As a high school teacher I use LLMs a lot. My peers do too. It’s just too easy not to have a model type out all the text in whatever format for (all the different) software programs we use.

One quirk of the LLMs is they always make the correct multiple choice answer the longest multiple choice answers. When in double thirty years ago we just chose “C” – now, students choose the longest answer.

But there’s something lost. TNSTAFL. Maybe not in the busy work of typing out questions, but maybe so. It could be a feature, not a bug that audiobooks (and books), are so long. It’s more time to sit with an idea.

In that spirit, here are two ideas and inspirations about doing the work:

Ezra Klein: “Having AI summarize a book or paper for me is a disaster. 

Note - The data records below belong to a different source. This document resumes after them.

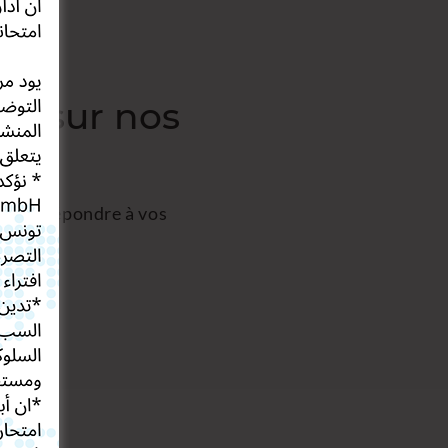
ns sur nos
 pour répondre à vos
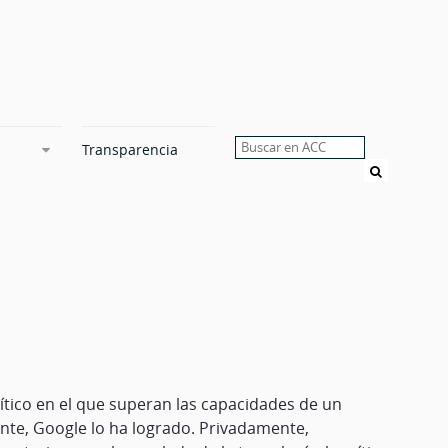
Transparencia
Buscar
ítico en el que superan las capacidades de un
nte, Google lo ha logrado. Privadamente,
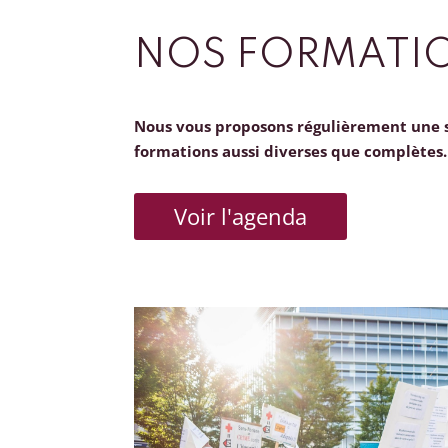
NOS FORMATI
Nous vous proposons régulièrement une 
formations aussi diverses que complètes.
Voir l'agenda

It has no idea what I really wanted to know and wouldn’t have made the connections I would’ve made. I’m interested in the thing I will see that other people wouldn’t have seen, and I think AI typically sees what everybody else would see.

I’m not saying that AI can’t be useful, but I’m pretty against shortcuts.

And obviously, you have to limit the amount of work you’re doing. You can’t read literally everything. But in some ways, I think it’s more dangerous to think you’ve read something that you haven’t than to not read it at all.

I think the time you spend with things is pretty important.”

Daryl Morey: “They (Bill James) said, ‘Hey intern, you go work on this project, see if you can look at point differential and how it affects the NBA.’

So that was my very first analytics project, which is in the ’93 basketball book. Yeah, I remember coming up—like, literally worked on it 24/7 because I was like, ‘This is my moment to try and prove something to Bill James,’ who, by the way, didn’t care at all when I did it.

He, you know, he probably thought it was derivative because it sort of was. But it took a while to come up with the idea of modifying the exponent. That was obviously the first time Bill’s ideas were adapted to basketball.”